Influencia muito. Quer a nível de inspiração, quer a nível da exequibilidade. Eles são mais importantes do que tudo o resto e tento desdobrar-me de forma a conseguir dar-lhes toda a atenção. No entanto, por vezes tenho dead lines para entregar trabalhos, e à hora a que chegam a casa não posso largar tudo para estar de imediato com eles (visto que o meu atelier é em casa). E por vezes é uma selva gerir isso! Agora já começam a compreender como é importante deixarem-me trabalhar. .

Qual o seu grande sonho…ainda por realizar?

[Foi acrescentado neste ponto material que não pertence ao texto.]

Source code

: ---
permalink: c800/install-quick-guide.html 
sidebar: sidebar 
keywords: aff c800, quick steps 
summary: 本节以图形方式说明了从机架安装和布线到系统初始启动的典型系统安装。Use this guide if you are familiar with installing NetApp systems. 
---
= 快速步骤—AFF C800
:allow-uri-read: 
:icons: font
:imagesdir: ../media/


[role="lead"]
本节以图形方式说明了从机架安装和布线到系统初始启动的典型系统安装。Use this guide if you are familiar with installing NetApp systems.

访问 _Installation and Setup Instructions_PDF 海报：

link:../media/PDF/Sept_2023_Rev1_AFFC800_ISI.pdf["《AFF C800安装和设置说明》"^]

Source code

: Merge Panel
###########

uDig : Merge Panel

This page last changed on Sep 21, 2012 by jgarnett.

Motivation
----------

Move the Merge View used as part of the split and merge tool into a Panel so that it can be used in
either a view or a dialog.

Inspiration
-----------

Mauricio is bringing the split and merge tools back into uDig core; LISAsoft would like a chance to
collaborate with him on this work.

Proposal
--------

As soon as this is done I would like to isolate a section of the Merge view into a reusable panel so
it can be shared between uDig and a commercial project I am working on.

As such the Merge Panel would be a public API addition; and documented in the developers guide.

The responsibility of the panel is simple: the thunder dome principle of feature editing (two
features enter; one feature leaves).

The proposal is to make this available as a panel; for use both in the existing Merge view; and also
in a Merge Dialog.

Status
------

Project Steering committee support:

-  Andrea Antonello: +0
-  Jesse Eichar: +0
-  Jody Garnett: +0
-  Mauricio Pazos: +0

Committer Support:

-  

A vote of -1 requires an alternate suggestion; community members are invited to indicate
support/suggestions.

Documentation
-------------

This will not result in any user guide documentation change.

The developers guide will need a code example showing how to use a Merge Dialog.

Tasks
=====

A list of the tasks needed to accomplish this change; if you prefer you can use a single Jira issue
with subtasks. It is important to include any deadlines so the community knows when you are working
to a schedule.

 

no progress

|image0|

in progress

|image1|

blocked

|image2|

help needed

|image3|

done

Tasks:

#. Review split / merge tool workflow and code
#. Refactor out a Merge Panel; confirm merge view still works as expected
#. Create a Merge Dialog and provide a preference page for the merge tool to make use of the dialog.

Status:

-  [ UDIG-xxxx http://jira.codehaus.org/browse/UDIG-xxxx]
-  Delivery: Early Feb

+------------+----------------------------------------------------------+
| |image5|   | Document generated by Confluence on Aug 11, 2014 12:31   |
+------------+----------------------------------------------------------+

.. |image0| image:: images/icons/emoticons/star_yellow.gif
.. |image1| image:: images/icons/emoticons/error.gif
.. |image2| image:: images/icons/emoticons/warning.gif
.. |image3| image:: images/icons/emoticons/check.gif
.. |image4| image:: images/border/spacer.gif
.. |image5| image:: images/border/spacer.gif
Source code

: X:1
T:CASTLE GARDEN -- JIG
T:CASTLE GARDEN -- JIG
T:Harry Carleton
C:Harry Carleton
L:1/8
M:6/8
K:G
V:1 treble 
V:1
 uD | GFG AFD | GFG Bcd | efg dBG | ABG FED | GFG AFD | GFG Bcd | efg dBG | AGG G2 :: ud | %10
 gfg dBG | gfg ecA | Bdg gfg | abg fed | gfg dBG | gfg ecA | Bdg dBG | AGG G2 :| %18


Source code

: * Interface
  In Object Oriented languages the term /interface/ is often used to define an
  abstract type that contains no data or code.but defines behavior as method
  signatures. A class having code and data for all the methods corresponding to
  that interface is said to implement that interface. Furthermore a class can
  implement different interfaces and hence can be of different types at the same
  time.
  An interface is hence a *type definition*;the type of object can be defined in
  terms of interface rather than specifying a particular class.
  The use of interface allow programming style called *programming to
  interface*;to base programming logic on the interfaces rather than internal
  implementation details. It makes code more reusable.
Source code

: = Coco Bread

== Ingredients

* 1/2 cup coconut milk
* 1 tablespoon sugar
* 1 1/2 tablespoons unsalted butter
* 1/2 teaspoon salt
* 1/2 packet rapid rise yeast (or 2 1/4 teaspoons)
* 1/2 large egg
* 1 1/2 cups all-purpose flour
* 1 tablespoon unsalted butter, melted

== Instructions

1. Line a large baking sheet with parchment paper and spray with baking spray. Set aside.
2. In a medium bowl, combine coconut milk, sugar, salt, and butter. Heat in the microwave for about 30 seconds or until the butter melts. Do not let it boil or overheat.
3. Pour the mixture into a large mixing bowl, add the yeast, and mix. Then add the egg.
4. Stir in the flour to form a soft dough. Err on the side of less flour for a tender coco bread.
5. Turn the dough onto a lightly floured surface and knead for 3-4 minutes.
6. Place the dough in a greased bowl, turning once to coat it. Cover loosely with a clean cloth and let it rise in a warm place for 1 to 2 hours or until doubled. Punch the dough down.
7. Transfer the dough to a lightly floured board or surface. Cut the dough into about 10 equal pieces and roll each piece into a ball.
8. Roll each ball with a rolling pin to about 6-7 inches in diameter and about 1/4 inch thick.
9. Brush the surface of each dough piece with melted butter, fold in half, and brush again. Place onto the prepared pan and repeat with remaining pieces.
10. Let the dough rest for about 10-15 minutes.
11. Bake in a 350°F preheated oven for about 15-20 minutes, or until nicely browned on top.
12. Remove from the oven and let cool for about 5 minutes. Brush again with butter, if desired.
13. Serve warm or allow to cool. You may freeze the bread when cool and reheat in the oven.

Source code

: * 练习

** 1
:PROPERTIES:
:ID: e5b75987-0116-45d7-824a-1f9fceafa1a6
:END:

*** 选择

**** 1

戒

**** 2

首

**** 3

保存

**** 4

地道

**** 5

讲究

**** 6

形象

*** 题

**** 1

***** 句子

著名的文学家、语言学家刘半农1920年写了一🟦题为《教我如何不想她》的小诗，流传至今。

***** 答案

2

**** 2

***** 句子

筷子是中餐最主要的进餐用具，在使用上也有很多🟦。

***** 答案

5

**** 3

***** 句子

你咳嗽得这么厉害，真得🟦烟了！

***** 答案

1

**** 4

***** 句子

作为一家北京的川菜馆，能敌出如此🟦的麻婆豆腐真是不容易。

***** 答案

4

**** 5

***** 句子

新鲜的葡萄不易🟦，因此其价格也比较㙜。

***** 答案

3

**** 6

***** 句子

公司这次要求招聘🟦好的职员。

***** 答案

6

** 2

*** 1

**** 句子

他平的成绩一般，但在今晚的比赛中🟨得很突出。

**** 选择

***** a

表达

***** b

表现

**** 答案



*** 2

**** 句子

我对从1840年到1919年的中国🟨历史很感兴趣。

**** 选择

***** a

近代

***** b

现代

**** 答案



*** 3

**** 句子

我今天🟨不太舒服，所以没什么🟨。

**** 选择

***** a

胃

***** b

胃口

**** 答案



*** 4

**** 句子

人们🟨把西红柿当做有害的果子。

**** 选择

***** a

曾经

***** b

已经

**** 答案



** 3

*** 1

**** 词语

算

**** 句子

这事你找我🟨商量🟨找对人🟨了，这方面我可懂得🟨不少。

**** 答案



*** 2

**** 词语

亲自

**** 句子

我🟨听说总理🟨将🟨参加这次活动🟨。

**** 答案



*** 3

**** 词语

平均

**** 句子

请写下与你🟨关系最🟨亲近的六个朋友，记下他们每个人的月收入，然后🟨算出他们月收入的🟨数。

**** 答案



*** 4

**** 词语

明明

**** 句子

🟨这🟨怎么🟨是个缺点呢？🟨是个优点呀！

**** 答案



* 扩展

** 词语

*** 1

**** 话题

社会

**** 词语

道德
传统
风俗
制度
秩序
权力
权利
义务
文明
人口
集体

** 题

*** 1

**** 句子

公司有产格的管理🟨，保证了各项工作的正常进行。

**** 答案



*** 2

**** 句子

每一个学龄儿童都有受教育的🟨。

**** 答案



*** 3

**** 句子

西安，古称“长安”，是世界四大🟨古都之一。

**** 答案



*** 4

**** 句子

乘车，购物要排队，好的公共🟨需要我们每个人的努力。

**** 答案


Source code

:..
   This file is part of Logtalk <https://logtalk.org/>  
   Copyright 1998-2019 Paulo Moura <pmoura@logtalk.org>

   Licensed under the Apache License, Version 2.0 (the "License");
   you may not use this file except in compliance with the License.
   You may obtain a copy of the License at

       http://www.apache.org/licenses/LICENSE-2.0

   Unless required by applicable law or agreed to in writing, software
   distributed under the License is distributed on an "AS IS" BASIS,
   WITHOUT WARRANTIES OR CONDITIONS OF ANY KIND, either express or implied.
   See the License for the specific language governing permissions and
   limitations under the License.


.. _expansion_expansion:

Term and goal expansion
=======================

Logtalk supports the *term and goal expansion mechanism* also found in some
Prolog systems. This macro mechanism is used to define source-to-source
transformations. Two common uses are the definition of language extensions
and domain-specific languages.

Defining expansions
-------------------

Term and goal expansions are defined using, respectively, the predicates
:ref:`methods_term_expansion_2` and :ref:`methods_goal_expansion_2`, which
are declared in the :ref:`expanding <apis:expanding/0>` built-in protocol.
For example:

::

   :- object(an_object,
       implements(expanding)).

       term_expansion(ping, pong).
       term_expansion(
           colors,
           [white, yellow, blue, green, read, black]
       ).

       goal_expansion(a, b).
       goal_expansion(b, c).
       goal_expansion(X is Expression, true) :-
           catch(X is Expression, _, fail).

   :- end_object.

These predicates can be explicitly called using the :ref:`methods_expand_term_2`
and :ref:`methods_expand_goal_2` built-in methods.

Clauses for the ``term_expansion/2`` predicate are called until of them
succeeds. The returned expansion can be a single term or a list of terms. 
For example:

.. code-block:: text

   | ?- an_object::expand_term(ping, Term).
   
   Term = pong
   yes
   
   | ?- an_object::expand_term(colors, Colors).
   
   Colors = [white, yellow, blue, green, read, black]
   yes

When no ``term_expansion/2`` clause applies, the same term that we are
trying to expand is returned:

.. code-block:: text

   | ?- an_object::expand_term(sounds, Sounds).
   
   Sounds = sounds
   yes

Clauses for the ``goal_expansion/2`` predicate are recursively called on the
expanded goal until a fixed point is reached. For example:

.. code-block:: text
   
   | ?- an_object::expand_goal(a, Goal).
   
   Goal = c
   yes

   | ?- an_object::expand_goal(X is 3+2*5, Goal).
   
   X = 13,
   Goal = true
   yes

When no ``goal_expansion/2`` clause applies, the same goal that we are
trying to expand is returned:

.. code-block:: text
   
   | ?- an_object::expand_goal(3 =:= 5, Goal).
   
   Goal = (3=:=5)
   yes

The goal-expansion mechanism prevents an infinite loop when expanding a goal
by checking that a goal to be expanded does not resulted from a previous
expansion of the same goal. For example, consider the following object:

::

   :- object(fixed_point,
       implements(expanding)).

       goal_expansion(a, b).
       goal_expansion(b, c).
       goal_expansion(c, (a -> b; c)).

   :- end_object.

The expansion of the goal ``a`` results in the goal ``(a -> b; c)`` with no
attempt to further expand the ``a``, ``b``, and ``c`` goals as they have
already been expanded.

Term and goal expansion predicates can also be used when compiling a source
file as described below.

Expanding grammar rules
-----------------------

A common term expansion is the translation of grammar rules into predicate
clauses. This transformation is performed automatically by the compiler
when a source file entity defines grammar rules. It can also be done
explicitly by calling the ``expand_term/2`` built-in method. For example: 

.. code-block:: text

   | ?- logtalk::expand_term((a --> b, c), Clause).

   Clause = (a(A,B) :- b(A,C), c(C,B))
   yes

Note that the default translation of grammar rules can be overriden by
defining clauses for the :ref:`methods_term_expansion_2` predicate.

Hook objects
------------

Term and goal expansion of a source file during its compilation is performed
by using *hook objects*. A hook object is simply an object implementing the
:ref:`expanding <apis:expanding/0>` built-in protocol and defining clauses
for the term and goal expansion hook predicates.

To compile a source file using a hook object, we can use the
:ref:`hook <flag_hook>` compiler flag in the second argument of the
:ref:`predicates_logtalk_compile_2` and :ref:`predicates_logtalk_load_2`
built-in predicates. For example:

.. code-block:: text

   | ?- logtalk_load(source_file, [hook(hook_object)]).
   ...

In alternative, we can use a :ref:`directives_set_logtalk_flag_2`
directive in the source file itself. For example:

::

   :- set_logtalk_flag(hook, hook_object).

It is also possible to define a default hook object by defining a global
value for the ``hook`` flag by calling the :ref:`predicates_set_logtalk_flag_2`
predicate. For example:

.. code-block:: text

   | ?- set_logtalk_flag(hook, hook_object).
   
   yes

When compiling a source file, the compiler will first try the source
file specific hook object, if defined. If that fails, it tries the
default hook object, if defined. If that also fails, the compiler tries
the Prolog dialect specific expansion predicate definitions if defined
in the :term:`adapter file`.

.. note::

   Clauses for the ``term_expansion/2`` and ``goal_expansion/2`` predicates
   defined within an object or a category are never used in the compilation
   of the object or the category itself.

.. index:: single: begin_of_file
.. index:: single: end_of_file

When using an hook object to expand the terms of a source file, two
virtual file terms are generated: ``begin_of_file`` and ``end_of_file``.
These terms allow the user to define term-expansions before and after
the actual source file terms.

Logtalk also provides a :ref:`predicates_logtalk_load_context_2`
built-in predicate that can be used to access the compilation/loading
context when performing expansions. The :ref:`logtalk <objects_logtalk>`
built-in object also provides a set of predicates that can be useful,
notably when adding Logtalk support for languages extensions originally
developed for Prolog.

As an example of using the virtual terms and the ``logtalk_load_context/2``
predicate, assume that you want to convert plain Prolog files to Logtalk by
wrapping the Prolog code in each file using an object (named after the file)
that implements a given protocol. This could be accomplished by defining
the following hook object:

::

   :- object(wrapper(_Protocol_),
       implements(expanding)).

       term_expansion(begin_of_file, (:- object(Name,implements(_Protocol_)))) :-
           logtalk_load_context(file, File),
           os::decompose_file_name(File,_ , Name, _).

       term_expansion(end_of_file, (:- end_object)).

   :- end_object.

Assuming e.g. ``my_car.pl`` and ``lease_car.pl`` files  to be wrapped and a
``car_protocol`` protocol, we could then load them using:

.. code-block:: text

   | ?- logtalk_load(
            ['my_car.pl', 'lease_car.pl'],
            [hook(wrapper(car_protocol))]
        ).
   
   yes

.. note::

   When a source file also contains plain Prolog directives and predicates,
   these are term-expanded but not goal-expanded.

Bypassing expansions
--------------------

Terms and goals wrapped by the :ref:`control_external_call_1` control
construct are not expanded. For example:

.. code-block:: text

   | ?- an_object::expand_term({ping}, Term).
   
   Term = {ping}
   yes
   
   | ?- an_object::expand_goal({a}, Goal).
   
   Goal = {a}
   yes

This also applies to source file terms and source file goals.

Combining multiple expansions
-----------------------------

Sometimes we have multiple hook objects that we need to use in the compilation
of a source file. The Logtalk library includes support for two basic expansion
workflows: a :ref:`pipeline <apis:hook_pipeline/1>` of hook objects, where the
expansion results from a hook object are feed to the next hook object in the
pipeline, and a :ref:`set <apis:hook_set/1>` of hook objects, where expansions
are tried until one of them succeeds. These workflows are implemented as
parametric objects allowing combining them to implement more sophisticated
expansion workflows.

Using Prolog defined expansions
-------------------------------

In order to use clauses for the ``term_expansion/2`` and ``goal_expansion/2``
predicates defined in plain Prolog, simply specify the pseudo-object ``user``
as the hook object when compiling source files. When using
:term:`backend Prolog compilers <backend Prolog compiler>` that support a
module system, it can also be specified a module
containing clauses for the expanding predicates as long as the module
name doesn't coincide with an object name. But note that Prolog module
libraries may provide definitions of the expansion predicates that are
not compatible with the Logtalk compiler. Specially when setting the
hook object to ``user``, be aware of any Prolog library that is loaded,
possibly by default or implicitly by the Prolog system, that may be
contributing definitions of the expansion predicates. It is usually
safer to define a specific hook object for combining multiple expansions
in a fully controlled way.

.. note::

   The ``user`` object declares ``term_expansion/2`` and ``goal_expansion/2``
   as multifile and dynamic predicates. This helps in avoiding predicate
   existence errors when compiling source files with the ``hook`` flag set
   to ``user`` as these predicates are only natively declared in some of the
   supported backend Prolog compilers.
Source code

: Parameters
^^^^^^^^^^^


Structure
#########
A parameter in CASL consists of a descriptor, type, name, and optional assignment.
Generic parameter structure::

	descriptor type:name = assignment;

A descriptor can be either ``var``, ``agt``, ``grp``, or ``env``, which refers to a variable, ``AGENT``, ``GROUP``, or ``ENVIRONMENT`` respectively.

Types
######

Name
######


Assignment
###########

Tenho tantos!! Realizar uma longa-metragem é um deles. E conseguir mudar o mundo... a educação devia ser acessível a todos e os pais deviam perceber de uma vez por todas que os filhos não são propriedade deles. Nenhuma relação humana devia passar pela violência. Muito menos a relação entre pais e filhos. Em pleno século XXI e ainda existem casais que acham que bater nos filhos é normal. A condição de paternidade e maternidade não atribui o direito de agredir um filho. A criança, essa sim tem o direito à sua integridade física. Numa sociedade socialmente mais evoluída as pessoas aprenderão a controlar os seus impulsos e certamente que a violência será menor. E se há tantos políticos obcecados com a necessidade de se investir mais na segurança, invistam antes na educação. Como disse Pitágoras “Eduquem as crianças e não será preciso castigar os Homens.”